Could you set down the lines below, from the one containing "This paper set" through the final line, exactly as written?
Dataset content section start
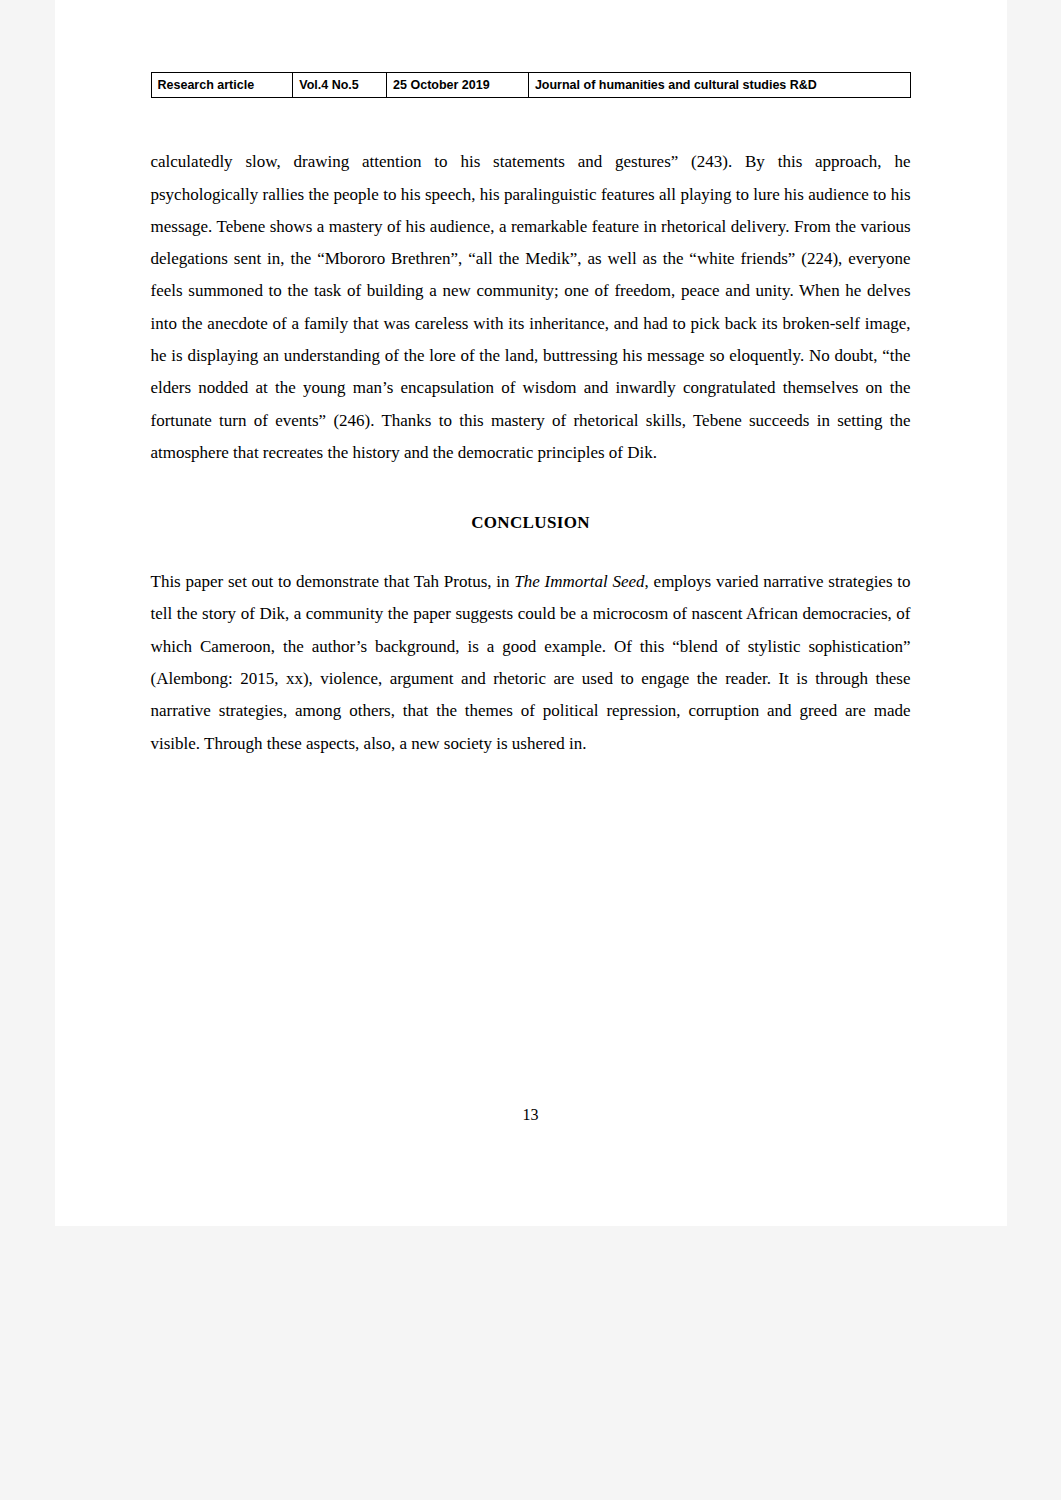| Research article | Vol.4 No.5 | 25 October 2019 | Journal of humanities and cultural studies R&D |
calculatedly slow, drawing attention to his statements and gestures” (243). By this approach, he psychologically rallies the people to his speech, his paralinguistic features all playing to lure his audience to his message. Tebene shows a mastery of his audience, a remarkable feature in rhetorical delivery. From the various delegations sent in, the “Mbororo Brethren”, “all the Medik”, as well as the “white friends” (224), everyone feels summoned to the task of building a new community; one of freedom, peace and unity. When he delves into the anecdote of a family that was careless with its inheritance, and had to pick back its broken-self image, he is displaying an understanding of the lore of the land, buttressing his message so eloquently. No doubt, “the elders nodded at the young man’s encapsulation of wisdom and inwardly congratulated themselves on the fortunate turn of events” (246). Thanks to this mastery of rhetorical skills, Tebene succeeds in setting the atmosphere that recreates the history and the democratic principles of Dik.
CONCLUSION
This paper set out to demonstrate that Tah Protus, in The Immortal Seed, employs varied narrative strategies to tell the story of Dik, a community the paper suggests could be a microcosm of nascent African democracies, of which Cameroon, the author’s background, is a good example. Of this “blend of stylistic sophistication” (Alembong: 2015, xx), violence, argument and rhetoric are used to engage the reader. It is through these narrative strategies, among others, that the themes of political repression, corruption and greed are made visible. Through these aspects, also, a new society is ushered in.
13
Dataset content section end
- _Task output_:
This paper set out to demonstrate that Tah Protus, in The Immortal Seed, employs varied narrative strategies to tell the story of Dik, a community the paper suggests could be a microcosm of nascent African democracies, of which Cameroon, the author’s background, is a good example. Of this “blend of stylistic sophistication” (Alembong: 2015, xx), violence, argument and rhetoric are used to engage the reader. It is through these narrative strategies, among others, that the themes of political repression, corruption and greed are made visible. Through these aspects, also, a new society is ushered in.
13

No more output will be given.